----- Input data -----

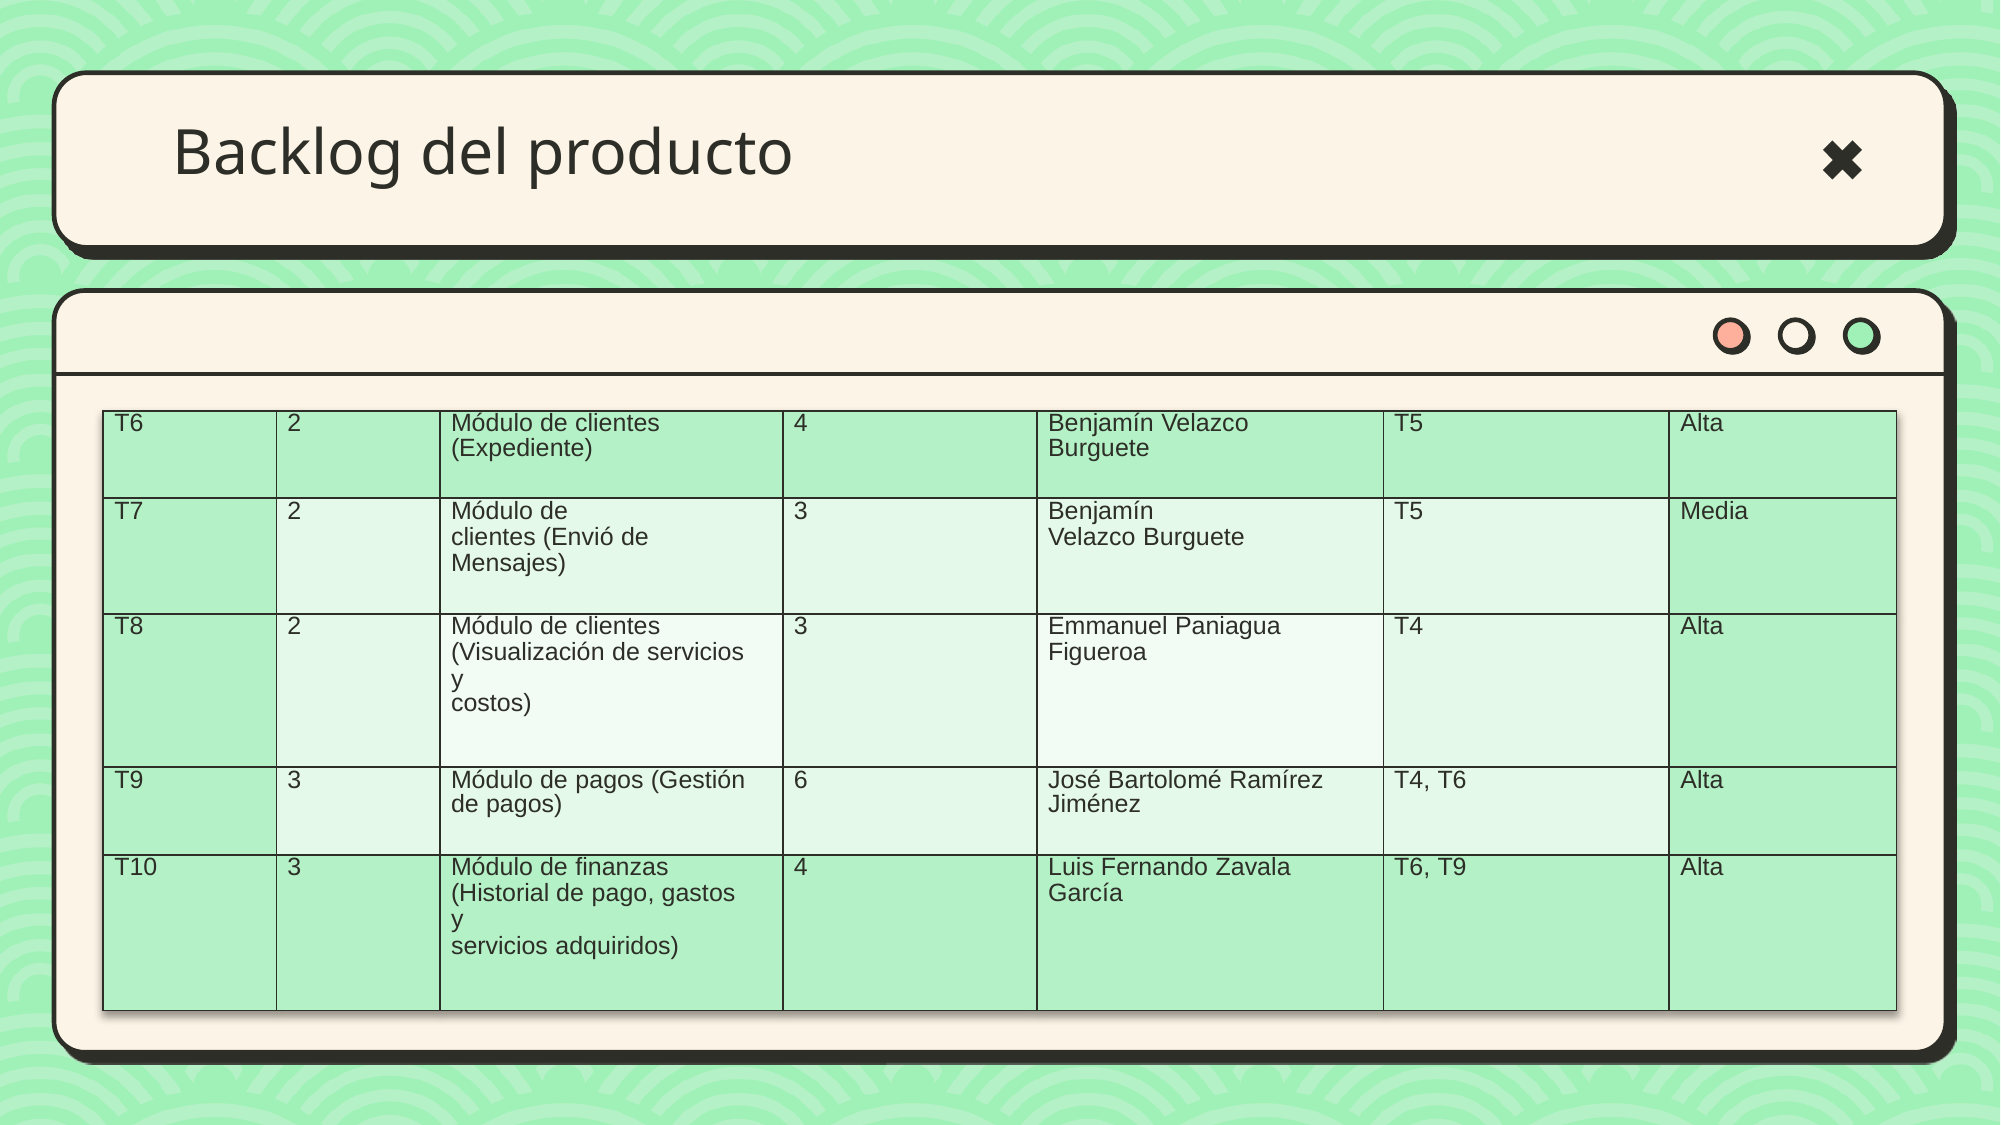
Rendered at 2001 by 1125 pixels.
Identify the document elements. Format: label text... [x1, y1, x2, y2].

table_cell 6 [784, 768, 1036, 854]
table_cell Benjamín Velazco Burguete [1038, 499, 1383, 613]
table_header T5 [1384, 412, 1668, 497]
table_cell Alta [1670, 768, 1896, 854]
table_cell Alta [1670, 856, 1896, 1010]
table_header 2 [277, 412, 439, 497]
table_header T6 [104, 412, 276, 497]
table_cell 2 [277, 615, 439, 766]
table_cell 3 [784, 499, 1036, 613]
table_header 4 [784, 412, 1036, 497]
table_cell T8 [104, 615, 276, 766]
table_cell 3 [277, 768, 439, 854]
table_cell Módulo de finanzas (Historial de pago, gastos y servicios adquiridos) [441, 856, 782, 1010]
table_cell José Bartolomé Ramírez Jiménez [1038, 768, 1383, 854]
table_cell T5 [1384, 499, 1668, 613]
picture [0, 0, 2001, 1125]
table_cell 3 [277, 856, 439, 1010]
table_cell Módulo de clientes (Visualización de servicios y costos) [441, 615, 782, 766]
table_cell Media [1670, 499, 1896, 613]
table_header Módulo de clientes (Expediente) [441, 412, 782, 497]
table_cell T9 [104, 768, 276, 854]
table_cell T7 [104, 499, 276, 613]
table_cell 3 [784, 615, 1036, 766]
table_cell Módulo de pagos (Gestión de pagos) [441, 768, 782, 854]
table_cell T10 [104, 856, 276, 1010]
title Backlog del producto [157, 97, 1843, 223]
table_header Alta [1670, 412, 1896, 497]
table_header Benjamín Velazco Burguete [1038, 412, 1383, 497]
table_cell T4, T6 [1384, 768, 1668, 854]
table_cell 4 [784, 856, 1036, 1010]
table_cell Módulo de clientes (Envió de Mensajes) [441, 499, 782, 613]
table_cell 2 [277, 499, 439, 613]
table_cell T4 [1384, 615, 1668, 766]
table_cell T6, T9 [1384, 856, 1668, 1010]
table_cell Emmanuel Paniagua Figueroa [1038, 615, 1383, 766]
table_cell Luis Fernando Zavala García [1038, 856, 1383, 1010]
table_cell Alta [1670, 615, 1896, 766]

-----

## What you need to do:
Line by line, reproduce the material above exactly, leaving each picture out.

## Result for this exercise:
Rendered at 2001 by 1125 pixels.
Identify the document elements. Format: label text... [x1, y1, x2, y2].

table_cell 6 [784, 768, 1036, 854]
table_cell Benjamín Velazco Burguete [1038, 499, 1383, 613]
table_header T5 [1384, 412, 1668, 497]
table_cell Alta [1670, 768, 1896, 854]
table_cell Alta [1670, 856, 1896, 1010]
table_header 2 [277, 412, 439, 497]
table_header T6 [104, 412, 276, 497]
table_cell 2 [277, 615, 439, 766]
table_cell 3 [784, 499, 1036, 613]
table_header 4 [784, 412, 1036, 497]
table_cell T8 [104, 615, 276, 766]
table_cell 3 [277, 768, 439, 854]
table_cell Módulo de finanzas (Historial de pago, gastos y servicios adquiridos) [441, 856, 782, 1010]
table_cell José Bartolomé Ramírez Jiménez [1038, 768, 1383, 854]
table_cell T5 [1384, 499, 1668, 613]
picture [0, 0, 2001, 1125]
table_cell 3 [277, 856, 439, 1010]
table_cell Módulo de clientes (Visualización de servicios y costos) [441, 615, 782, 766]
table_cell Media [1670, 499, 1896, 613]
table_header Módulo de clientes (Expediente) [441, 412, 782, 497]
table_cell T9 [104, 768, 276, 854]
table_cell T7 [104, 499, 276, 613]
table_cell 3 [784, 615, 1036, 766]
table_cell Módulo de pagos (Gestión de pagos) [441, 768, 782, 854]
table_cell T10 [104, 856, 276, 1010]
title Backlog del producto [157, 97, 1843, 223]
table_header Alta [1670, 412, 1896, 497]
table_header Benjamín Velazco Burguete [1038, 412, 1383, 497]
table_cell T4, T6 [1384, 768, 1668, 854]
table_cell 4 [784, 856, 1036, 1010]
table_cell Módulo de clientes (Envió de Mensajes) [441, 499, 782, 613]
table_cell 2 [277, 499, 439, 613]
table_cell T4 [1384, 615, 1668, 766]
table_cell T6, T9 [1384, 856, 1668, 1010]
table_cell Emmanuel Paniagua Figueroa [1038, 615, 1383, 766]
table_cell Luis Fernando Zavala García [1038, 856, 1383, 1010]
table_cell Alta [1670, 615, 1896, 766]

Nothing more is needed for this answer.